start
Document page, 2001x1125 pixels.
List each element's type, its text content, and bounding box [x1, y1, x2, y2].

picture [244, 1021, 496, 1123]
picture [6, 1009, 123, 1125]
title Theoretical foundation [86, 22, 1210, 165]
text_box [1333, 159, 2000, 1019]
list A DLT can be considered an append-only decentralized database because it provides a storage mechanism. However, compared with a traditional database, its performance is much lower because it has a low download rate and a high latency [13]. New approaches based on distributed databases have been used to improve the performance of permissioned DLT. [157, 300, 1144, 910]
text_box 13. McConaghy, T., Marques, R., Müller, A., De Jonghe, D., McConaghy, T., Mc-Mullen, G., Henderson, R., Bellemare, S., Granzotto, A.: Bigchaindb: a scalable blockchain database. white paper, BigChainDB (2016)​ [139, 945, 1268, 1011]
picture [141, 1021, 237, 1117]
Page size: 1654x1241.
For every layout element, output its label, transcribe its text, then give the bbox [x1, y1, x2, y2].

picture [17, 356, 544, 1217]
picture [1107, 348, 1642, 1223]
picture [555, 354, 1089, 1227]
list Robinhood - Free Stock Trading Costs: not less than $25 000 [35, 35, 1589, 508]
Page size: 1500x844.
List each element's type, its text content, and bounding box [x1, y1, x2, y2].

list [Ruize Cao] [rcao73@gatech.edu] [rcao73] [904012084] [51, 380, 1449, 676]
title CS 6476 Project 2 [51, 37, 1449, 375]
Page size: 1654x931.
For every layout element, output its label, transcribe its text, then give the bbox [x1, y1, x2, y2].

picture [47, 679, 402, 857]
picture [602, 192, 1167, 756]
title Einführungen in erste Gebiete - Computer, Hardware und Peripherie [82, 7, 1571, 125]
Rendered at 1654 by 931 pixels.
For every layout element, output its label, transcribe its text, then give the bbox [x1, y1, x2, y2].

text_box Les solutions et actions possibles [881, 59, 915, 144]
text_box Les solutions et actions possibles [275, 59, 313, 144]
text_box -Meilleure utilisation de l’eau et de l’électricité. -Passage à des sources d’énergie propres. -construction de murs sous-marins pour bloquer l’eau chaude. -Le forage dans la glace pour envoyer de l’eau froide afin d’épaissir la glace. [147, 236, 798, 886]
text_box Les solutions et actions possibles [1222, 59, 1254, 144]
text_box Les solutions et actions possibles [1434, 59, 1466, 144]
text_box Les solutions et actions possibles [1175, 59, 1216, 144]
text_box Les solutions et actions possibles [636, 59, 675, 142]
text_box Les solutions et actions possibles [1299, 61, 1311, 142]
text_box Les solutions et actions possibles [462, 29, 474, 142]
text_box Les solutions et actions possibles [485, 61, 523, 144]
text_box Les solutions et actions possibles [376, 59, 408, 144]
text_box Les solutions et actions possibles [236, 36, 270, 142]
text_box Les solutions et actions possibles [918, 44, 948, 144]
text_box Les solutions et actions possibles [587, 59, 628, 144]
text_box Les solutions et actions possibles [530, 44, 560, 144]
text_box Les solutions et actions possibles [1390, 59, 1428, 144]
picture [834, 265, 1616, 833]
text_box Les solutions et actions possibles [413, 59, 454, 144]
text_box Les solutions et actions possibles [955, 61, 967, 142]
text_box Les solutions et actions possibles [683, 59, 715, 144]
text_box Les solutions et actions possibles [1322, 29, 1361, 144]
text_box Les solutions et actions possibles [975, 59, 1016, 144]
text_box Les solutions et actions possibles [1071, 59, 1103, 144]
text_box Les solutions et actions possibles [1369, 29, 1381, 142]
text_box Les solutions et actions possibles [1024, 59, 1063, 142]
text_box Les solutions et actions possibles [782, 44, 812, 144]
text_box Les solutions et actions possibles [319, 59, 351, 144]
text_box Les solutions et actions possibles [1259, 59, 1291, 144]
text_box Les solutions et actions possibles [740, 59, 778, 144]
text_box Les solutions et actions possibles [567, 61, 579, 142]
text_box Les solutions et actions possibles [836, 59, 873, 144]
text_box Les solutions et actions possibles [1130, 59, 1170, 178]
end
> _WORK REQUIRED_
Pull out, unchanged, the lines of the material above from its first line down to and including the line containing "title Einführungen in".

> _RESULT_
Document page, 2001x1125 pixels.
List each element's type, its text content, and bounding box [x1, y1, x2, y2].

picture [244, 1021, 496, 1123]
picture [6, 1009, 123, 1125]
title Theoretical foundation [86, 22, 1210, 165]
text_box [1333, 159, 2000, 1019]
list A DLT can be considered an append-only decentralized database because it provides a storage mechanism. However, compared with a traditional database, its performance is much lower because it has a low download rate and a high latency [13]. New approaches based on distributed databases have been used to improve the performance of permissioned DLT. [157, 300, 1144, 910]
text_box 13. McConaghy, T., Marques, R., Müller, A., De Jonghe, D., McConaghy, T., Mc-Mullen, G., Henderson, R., Bellemare, S., Granzotto, A.: Bigchaindb: a scalable blockchain database. white paper, BigChainDB (2016)​ [139, 945, 1268, 1011]
picture [141, 1021, 237, 1117]
Page size: 1654x1241.
For every layout element, output its label, transcribe its text, then give the bbox [x1, y1, x2, y2].

picture [17, 356, 544, 1217]
picture [1107, 348, 1642, 1223]
picture [555, 354, 1089, 1227]
list Robinhood - Free Stock Trading Costs: not less than $25 000 [35, 35, 1589, 508]
Page size: 1500x844.
List each element's type, its text content, and bounding box [x1, y1, x2, y2].

list [Ruize Cao] [rcao73@gatech.edu] [rcao73] [904012084] [51, 380, 1449, 676]
title CS 6476 Project 2 [51, 37, 1449, 375]
Page size: 1654x931.
For every layout element, output its label, transcribe its text, then give the bbox [x1, y1, x2, y2].

picture [47, 679, 402, 857]
picture [602, 192, 1167, 756]
title Einführungen in erste Gebiete - Computer, Hardware und Peripherie [82, 7, 1571, 125]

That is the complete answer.